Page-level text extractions
------------------------

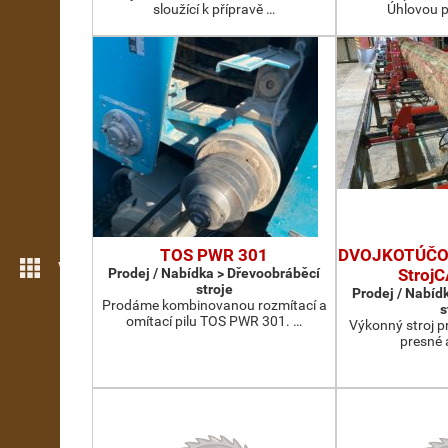
sloužící k přípravě …
Úhlovou p
TOS PWR 301
DVOJKOTÚČOV
Více možností
Prodej / Nabídka > Dřevoobráběcí
Stroj
stroje
Prodej / Nabíd
Prodáme kombinovanou rozmítací a
s
omítací pilu TOS PWR 301. …
Výkonný stroj p
presné 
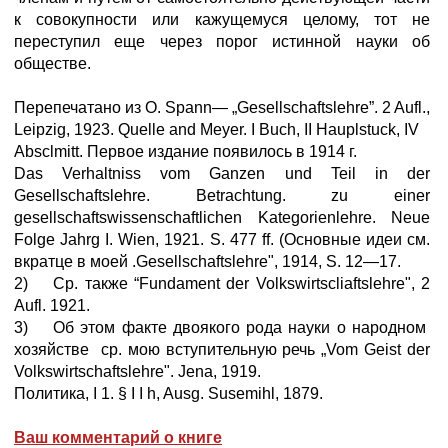
к совокупности или кажущемуся целому, тот не
переступил еще через порог истинной науки об
обществе.
Перепечатано из О. Spann— „Gesellschaftslehre”. 2 Aufl.,
Leipzig, 1923. Quelle and Meyer. I Buch, II Hauplstuck, IV
Absclmitt. Первое издание появилось в 1914 г.
Das Verhaltniss vom Ganzen und Teil in der
Gesellschaftslehre. Betrachtung. zu einer
gesellschaftswissenschaftlichen Kategorienlehre. Neue
Folge Jahrg I. Wien, 1921. S. 477 ff. (Основные идеи см.
вкратце в моей .Gesellschaftslehre", 1914, S. 12—17.
2) Ср. также “Fundament der Volkswirtscliaftslehre", 2
Aufl. 1921.
3) Об этом факте двоякого рода науки о народном
хозяйстве ср. мою вступительную речь „Vom Geist der
Volkswirtschaftslehre". Jena, 1919.
Политика, I 1. § I I h, Ausg. Susemihl, 1879.
Ваш комментарий о книге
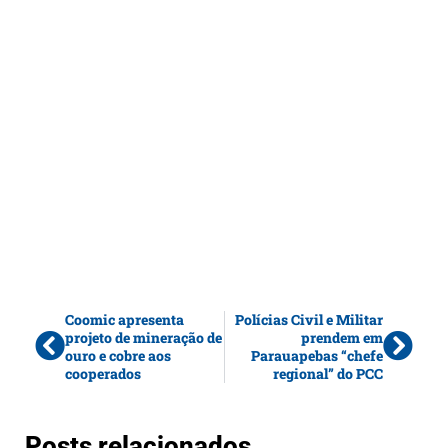
Coomic apresenta
Polícias Civil e Militar
projeto de mineração de
prendem em
ouro e cobre aos
Parauapebas “chefe
cooperados
regional” do PCC
Posts relacionados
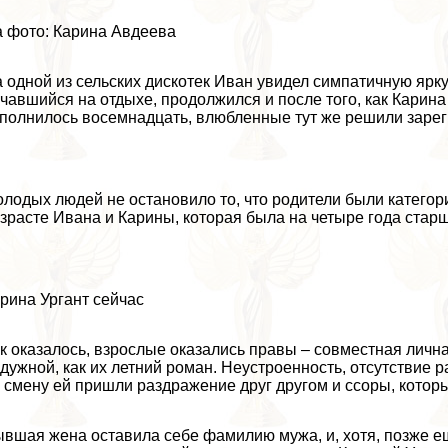
 фото: Карина Авдеева
 одной из сельских дискотек Иван увидел симпатичную ярку
чавшийся на отдыхе, продолжился и после того, как Карина 
полнилось восемнадцать, влюбленные тут же решили зарег
лодых людей не остановило то, что родители были категор
зрасте Ивана и Карины, которая была на четыре года стар
рина Ургант сейчас
к оказалось, взрослые оказались правы – совместная лична
дужной, как их летний роман. Неустроенность, отсутствие р
 смену ей пришли раздражение друг другом и ссоры, которы
вшая жена оставила себе фамилию мужа, и, хотя, позже е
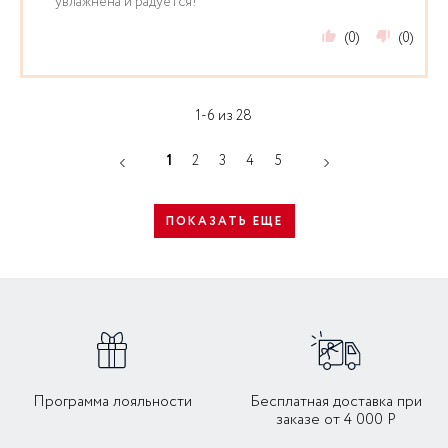
увлажнена и радуется!
(0)
(0)
1-6 из 28
1
2
3
4
5
ПОКАЗАТЬ ЕЩЕ
Программа лояльности
Бесплатная доставка при
заказе от 4 000 Р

------------------------

## WHAT THE TASK REQUIRES
From the records above, quote word for word only the lines beginning at the line that has "omítací pilu TOS PWR 301. …" and stopping after the line that has "Leipzig, 1923. Quelle". Omit the pictures.

## SOLVED PROBLEM
omítací pilu TOS PWR 301. …
Výkonný stroj p
presné 
к совокупности или кажущемуся целому, тот не
переступил еще через порог истинной науки об
обществе.
Перепечатано из О. Spann— „Gesellschaftslehre”. 2 Aufl.,
Leipzig, 1923. Quelle and Meyer. I Buch, II Hauplstuck, IV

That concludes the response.